Like other State Department officials who have delivered testimony as part of the impeachment inquiry, Reeker was summoned after the House Intelligence Committee subpoenaed him following an attempt by the White House to block his appearance.

A whistleblower complaint, centered on a July 25 call Trump conducted with the president of Ukraine, set in motion the impeachment inquiry being pursued by three House committees. The White House released a partial transcript of the call, where Trump expressly asked the Ukranian president to look into his Democratic rival, Joe Biden, and his son, Hunter, who sat on the board of a Ukranian energy company.
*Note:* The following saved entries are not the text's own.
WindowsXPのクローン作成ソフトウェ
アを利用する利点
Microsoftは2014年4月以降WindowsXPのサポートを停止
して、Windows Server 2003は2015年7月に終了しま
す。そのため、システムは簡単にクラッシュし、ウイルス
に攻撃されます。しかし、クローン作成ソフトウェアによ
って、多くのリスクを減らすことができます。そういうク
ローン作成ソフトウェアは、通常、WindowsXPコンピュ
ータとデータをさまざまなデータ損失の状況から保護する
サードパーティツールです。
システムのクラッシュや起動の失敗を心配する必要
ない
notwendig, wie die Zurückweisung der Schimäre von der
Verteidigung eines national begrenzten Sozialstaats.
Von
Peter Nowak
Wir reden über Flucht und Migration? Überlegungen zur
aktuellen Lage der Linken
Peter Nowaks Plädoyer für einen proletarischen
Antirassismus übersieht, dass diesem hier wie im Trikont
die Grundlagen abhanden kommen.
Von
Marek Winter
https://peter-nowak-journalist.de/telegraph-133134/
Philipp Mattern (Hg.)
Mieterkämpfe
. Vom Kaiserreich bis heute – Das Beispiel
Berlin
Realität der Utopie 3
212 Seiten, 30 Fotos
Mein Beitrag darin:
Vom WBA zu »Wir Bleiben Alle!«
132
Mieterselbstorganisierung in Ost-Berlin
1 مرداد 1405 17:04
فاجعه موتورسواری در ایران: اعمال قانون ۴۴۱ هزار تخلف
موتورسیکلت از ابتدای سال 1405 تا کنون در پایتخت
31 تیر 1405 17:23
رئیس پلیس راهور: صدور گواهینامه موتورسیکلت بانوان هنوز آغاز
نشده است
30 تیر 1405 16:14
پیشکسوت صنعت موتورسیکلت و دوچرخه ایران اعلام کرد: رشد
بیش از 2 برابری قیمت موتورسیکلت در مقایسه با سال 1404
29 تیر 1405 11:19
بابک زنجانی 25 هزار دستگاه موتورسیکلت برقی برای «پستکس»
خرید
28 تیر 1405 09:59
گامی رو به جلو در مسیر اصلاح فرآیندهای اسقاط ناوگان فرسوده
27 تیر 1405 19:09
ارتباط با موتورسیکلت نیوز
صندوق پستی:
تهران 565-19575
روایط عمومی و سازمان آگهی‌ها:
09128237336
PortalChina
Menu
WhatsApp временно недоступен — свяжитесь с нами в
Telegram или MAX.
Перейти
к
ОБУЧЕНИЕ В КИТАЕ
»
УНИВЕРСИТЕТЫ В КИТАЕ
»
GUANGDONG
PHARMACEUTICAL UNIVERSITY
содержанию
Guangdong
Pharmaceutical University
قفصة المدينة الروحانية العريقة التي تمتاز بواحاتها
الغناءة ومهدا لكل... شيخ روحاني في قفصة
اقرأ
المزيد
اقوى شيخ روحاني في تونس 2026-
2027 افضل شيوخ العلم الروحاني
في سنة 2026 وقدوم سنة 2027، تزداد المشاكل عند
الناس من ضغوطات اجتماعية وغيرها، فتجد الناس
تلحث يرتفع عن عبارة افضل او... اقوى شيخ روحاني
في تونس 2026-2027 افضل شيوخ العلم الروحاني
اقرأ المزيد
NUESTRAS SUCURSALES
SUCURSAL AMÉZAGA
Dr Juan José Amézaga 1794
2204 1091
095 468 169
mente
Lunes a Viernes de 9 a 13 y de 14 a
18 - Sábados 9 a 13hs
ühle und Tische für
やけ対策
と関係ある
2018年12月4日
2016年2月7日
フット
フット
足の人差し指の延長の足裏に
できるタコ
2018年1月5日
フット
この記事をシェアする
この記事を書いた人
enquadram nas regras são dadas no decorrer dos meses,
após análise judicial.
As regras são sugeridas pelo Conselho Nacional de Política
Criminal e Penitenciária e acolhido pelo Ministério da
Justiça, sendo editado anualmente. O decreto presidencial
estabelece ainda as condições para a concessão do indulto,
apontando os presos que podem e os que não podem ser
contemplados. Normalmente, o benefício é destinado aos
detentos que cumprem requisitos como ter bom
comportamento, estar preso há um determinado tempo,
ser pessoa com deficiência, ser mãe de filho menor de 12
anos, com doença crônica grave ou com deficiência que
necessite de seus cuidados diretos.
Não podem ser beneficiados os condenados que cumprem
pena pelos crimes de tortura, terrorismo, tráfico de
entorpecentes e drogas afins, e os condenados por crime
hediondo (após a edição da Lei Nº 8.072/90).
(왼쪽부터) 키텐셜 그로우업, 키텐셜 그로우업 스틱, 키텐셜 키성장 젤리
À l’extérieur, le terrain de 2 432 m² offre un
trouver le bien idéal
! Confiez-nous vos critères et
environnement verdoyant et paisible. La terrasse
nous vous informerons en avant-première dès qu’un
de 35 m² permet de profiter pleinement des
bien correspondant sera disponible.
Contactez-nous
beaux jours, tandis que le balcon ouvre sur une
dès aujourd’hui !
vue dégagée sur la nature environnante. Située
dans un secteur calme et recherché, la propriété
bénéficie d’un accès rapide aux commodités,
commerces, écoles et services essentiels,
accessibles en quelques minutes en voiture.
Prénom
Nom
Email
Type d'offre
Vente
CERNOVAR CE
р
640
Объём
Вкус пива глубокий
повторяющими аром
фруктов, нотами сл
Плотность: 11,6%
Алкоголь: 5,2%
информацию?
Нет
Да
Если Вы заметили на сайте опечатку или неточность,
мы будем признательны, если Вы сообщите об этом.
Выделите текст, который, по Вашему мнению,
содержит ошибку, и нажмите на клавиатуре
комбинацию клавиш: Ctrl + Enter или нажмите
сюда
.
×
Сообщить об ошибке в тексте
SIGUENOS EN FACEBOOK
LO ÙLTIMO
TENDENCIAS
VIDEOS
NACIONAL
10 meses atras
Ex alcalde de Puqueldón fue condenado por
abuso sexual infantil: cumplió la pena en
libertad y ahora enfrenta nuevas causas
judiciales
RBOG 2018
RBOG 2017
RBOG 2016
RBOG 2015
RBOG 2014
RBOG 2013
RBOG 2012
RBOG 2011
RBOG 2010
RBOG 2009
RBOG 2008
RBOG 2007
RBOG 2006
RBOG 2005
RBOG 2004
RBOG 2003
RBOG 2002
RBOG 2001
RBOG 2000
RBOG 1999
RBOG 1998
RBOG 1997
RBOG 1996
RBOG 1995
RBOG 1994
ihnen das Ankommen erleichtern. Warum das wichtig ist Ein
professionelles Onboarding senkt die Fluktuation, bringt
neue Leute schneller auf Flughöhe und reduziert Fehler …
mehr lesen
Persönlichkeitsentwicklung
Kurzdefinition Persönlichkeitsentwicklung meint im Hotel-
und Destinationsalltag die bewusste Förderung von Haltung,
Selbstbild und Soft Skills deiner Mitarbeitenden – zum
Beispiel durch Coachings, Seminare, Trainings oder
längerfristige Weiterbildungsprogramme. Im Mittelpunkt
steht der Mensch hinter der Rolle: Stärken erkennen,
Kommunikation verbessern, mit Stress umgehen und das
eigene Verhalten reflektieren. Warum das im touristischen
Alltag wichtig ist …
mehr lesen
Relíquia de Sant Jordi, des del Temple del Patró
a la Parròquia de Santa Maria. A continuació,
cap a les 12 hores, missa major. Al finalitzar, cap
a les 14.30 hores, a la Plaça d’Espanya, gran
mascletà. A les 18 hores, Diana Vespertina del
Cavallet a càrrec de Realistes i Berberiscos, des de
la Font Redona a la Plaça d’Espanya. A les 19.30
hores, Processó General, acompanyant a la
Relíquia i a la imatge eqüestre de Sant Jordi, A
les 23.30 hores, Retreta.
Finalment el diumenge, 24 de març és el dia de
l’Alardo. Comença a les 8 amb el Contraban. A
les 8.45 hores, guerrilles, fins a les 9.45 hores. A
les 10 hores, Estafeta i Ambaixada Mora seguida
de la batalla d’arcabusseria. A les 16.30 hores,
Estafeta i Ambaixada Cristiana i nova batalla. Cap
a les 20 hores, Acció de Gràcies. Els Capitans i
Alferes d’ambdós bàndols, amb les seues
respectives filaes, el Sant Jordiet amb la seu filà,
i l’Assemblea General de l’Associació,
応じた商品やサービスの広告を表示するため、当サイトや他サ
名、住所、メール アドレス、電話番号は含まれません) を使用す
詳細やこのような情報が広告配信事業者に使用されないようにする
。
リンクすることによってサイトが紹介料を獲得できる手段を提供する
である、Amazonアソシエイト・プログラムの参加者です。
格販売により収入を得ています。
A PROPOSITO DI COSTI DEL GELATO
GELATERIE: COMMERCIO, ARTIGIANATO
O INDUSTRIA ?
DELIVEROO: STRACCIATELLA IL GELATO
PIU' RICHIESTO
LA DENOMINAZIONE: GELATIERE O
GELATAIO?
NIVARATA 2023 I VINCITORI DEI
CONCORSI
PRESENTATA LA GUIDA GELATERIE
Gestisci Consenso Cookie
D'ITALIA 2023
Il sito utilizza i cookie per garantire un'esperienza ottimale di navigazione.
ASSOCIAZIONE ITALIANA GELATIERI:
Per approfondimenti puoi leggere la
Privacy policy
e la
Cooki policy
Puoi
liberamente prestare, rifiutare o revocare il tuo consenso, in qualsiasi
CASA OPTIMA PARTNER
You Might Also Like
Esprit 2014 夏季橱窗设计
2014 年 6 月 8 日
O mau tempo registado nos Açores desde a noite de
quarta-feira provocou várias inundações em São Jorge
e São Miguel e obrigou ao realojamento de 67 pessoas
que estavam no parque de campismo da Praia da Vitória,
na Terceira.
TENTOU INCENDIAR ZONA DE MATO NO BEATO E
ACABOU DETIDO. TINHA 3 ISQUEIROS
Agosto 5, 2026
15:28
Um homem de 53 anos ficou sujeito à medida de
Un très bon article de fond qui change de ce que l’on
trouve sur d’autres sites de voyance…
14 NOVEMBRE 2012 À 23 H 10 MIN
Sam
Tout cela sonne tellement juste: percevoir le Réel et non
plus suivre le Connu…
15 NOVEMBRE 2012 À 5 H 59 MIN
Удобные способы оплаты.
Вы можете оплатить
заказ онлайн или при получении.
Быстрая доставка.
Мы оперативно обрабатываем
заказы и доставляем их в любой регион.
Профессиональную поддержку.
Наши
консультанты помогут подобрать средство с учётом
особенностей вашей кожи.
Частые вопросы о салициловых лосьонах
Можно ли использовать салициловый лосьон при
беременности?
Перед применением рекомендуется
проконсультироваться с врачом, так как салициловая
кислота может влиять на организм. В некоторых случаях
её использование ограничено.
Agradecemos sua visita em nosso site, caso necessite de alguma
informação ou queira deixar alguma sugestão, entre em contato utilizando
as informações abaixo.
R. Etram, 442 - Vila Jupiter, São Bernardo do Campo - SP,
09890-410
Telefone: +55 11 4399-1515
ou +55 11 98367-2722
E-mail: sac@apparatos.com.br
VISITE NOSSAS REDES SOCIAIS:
Trump also reminded Ukrainian President Volodymyr Zelenskiy that the U.S. sends military funds to the country.

White House Chief of Staff Mick Mulvaney admitted to there being an apparent quid pro quo in a whirlwind press briefing this month, telling reporters that political influence in foreign policy is not unusual. “Get over it,” said Mulvaney, who later tried to mop up the comments, which Democrats said were damaging.

Fried, the former longtime diplomat, said he watched independent institutions and civil servants be sabotaged in communist countries over his career including Yugoslavia in the late-1980s, but “to see it in my own country is horrific,” he said. “I commend those like Reeker standing up against it. It shows their fidelity to their oath of office.”

Clarification Oct. 27, 2019

An earlier version of the story and an earlier headline referred to Marie Yovanovitch as the former Ukrainian ambassador. She is actually the former U.S. ambassador to Ukraine.